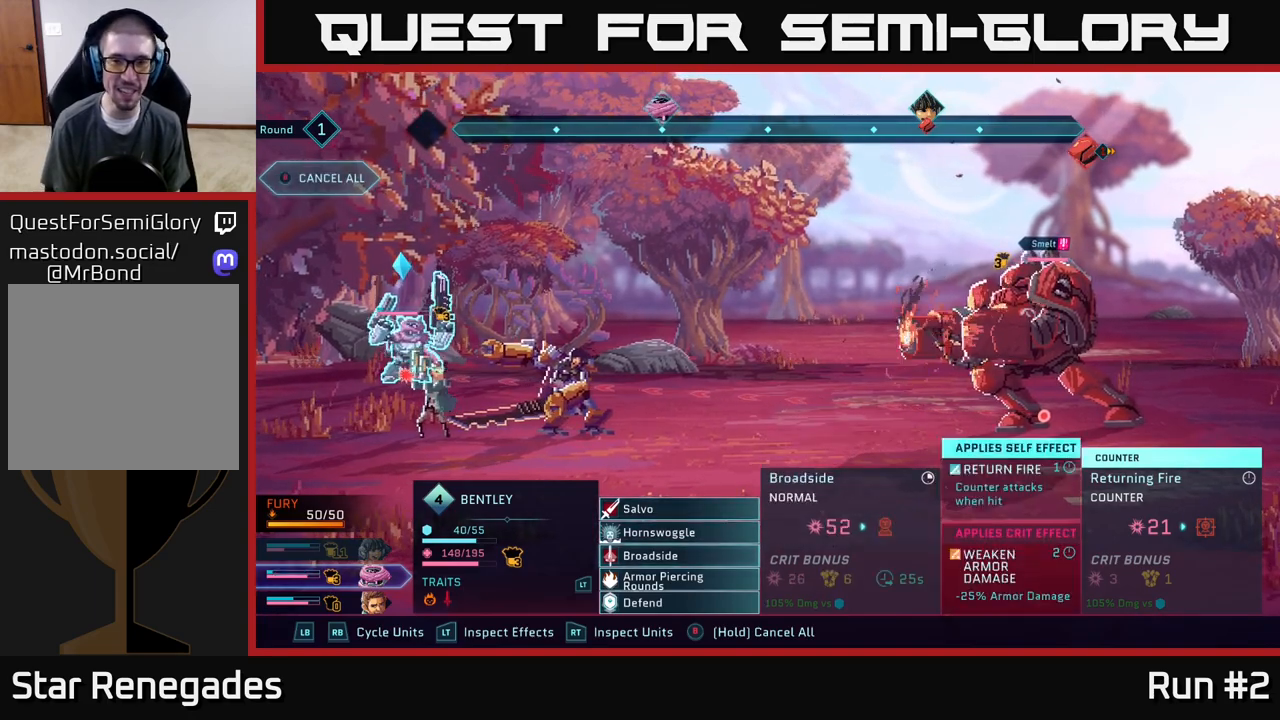
{"buttons": [], "left_stick": "center", "right_stick": "center", "events": [[417, "A", "down"], [467, "A", "up"]]}
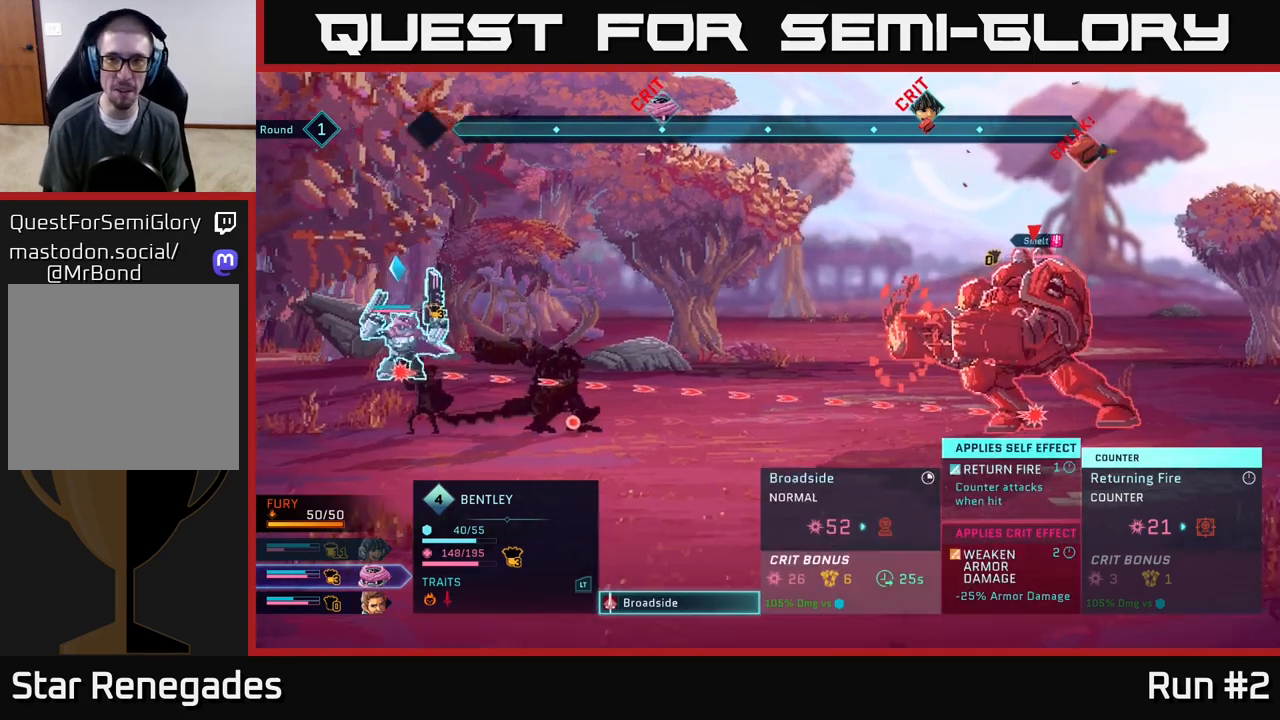
{"buttons": [], "left_stick": "center", "right_stick": "center", "events": []}
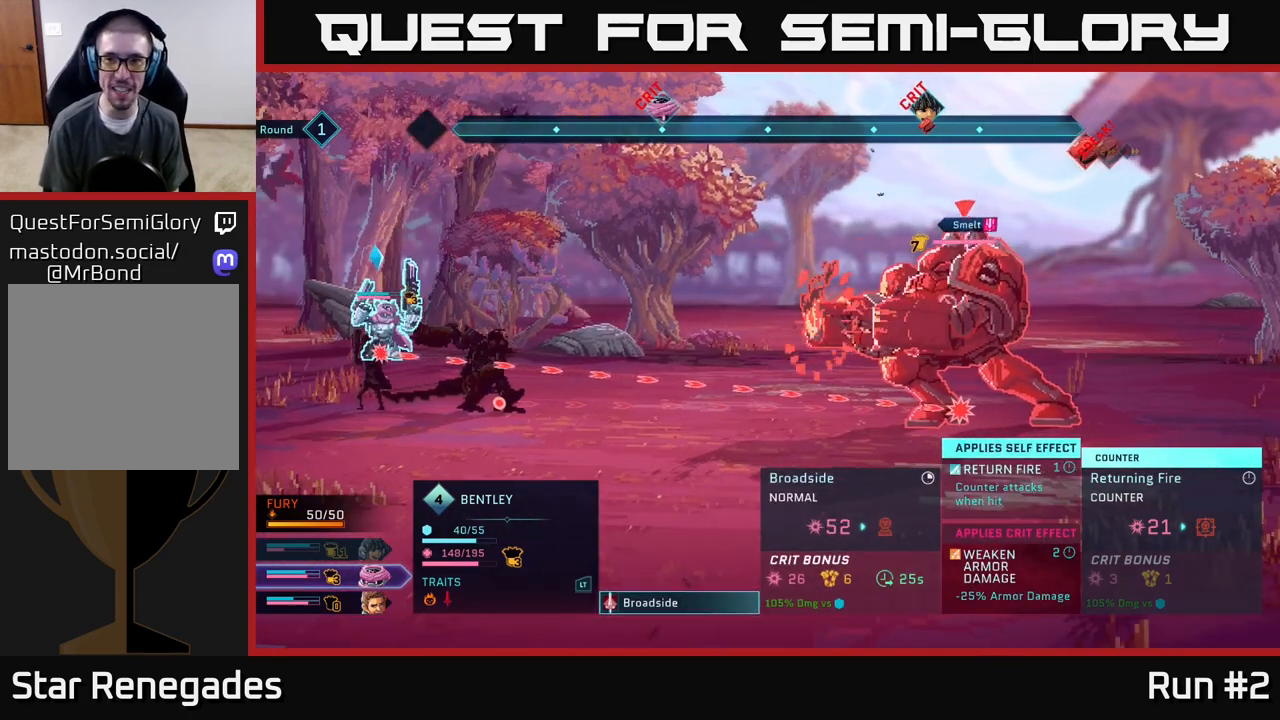
{"buttons": [], "left_stick": "center", "right_stick": "center", "events": []}
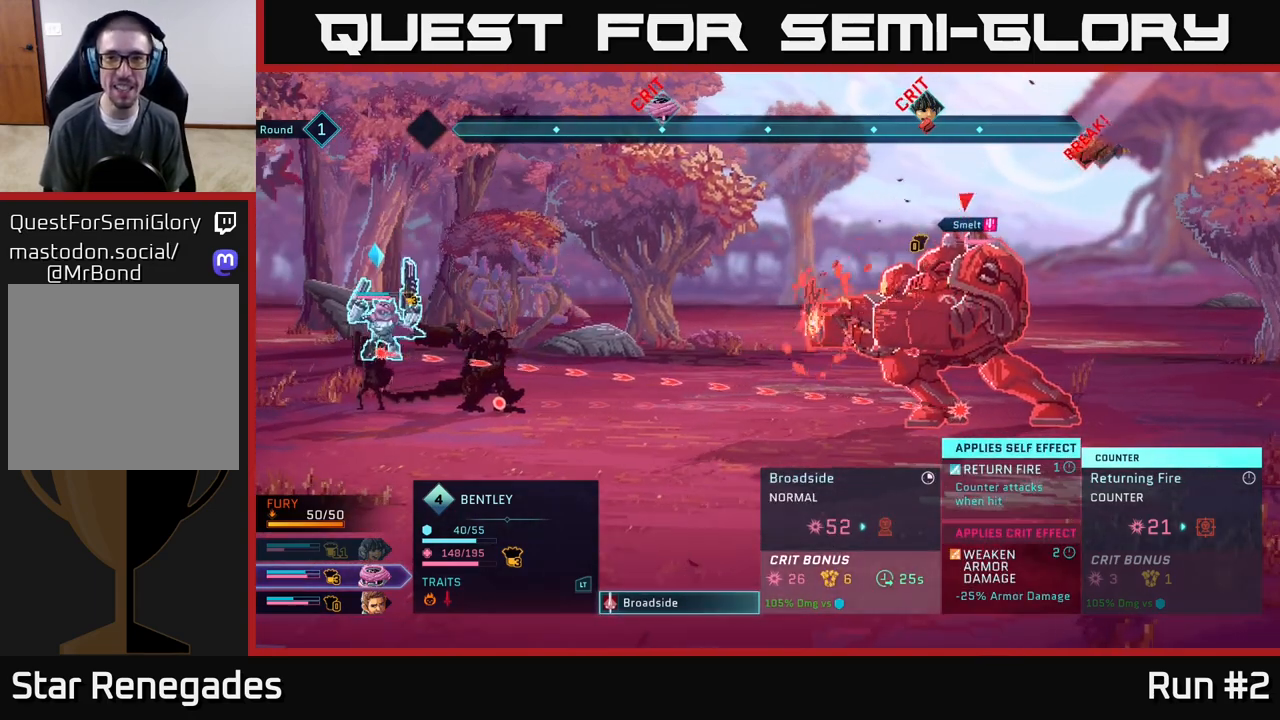
{"buttons": [], "left_stick": "center", "right_stick": "center", "events": []}
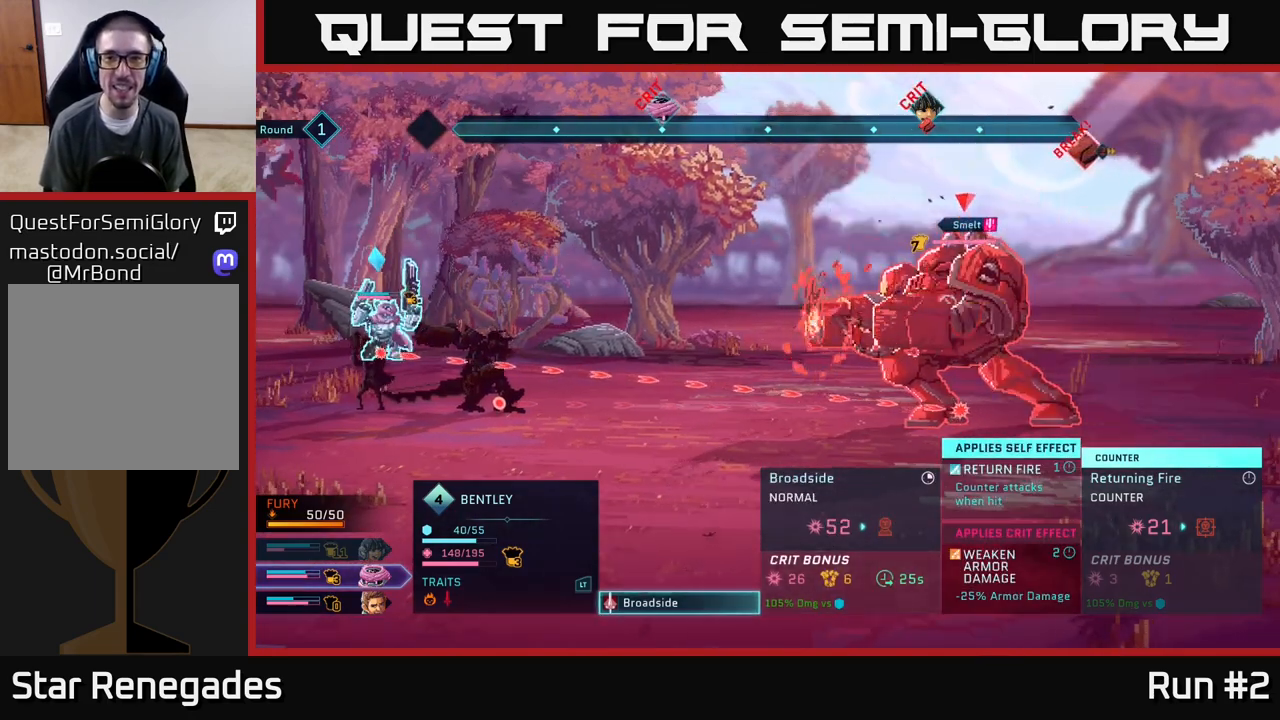
{"buttons": [], "left_stick": "center", "right_stick": "center", "events": []}
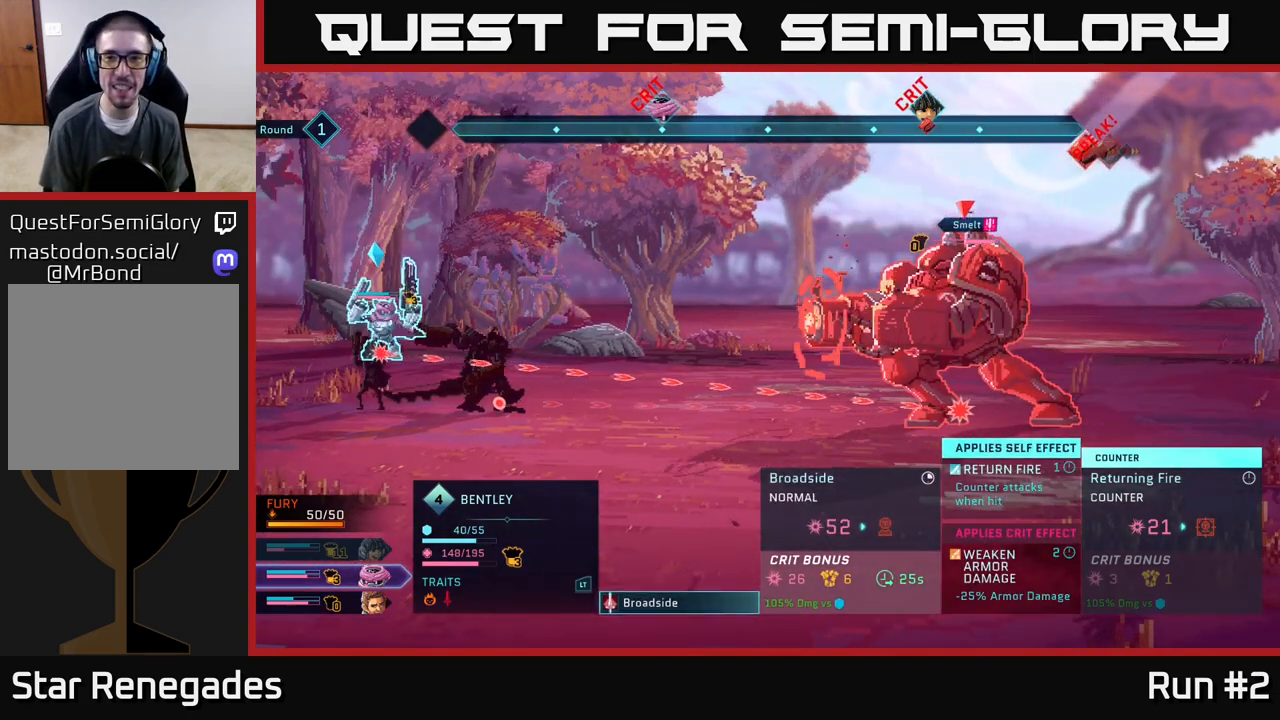
{"buttons": [], "left_stick": "center", "right_stick": "center", "events": [[350, "A", "down"], [483, "A", "up"]]}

============================================================

Try it: With the pictures removed, print the entries above exactly.

Solution to the exercise:
{"buttons": [], "left_stick": "center", "right_stick": "center", "events": [[417, "A", "down"], [467, "A", "up"]]}
{"buttons": [], "left_stick": "center", "right_stick": "center", "events": []}
{"buttons": [], "left_stick": "center", "right_stick": "center", "events": []}
{"buttons": [], "left_stick": "center", "right_stick": "center", "events": []}
{"buttons": [], "left_stick": "center", "right_stick": "center", "events": []}
{"buttons": [], "left_stick": "center", "right_stick": "center", "events": [[350, "A", "down"], [483, "A", "up"]]}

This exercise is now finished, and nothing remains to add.